Le mardi gras, c'est la grande fête où les groupes de carnaval concourent dans le chef-lieu Basse-Terre ou à Pointe-à-Pitre pour les meilleurs costumes, meilleure musique ou meilleure chorégraphie dont le thème est imposé par les comités de carnaval. Puis le lendemain, le mercredi des cendres, jour qui termine le carnaval, la mascotte de roi du carnaval surnommée Vaval est brûlée, ce qui signe la fin des festivités, tout le monde défile en noir et blanc (pour marquer le deuil de Vaval), et débutent alors les 40 jours de carême.
La population majoritairement catholique, respecte cette période, ainsi les boites de nuit se vident, les gens évitent de faire la fête, certains ne mangent que du poisson ou alors s'en privent. Mais, étant donné le grand engouement pour les fêtes, le « jeudi mi-carême », un défilé en rouge et noir identique au carnaval donc avec des groupes de musiciens précédés de personnes qui défilent est organisé.

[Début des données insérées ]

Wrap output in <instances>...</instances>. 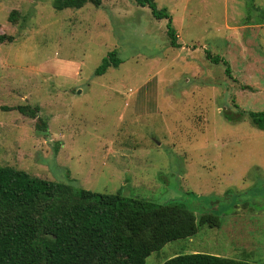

Après cette période de privation, ce sont les fêtes de Pâques, lors desquelles les familles vont souvent camper sur la plage et mangent des plats à base de crabes : matété (c'est du riz cuit avec des crabes) ou calalou (crabes avec des feuilles de madères, accompagné de riz blanc).
La jeunesse guadeloupéenne soucieuse de son patrimoine culturel a fait naître un nouveau courant nommé Gwada Style, du nom que donnent les jeunes à l'île, la Gwada.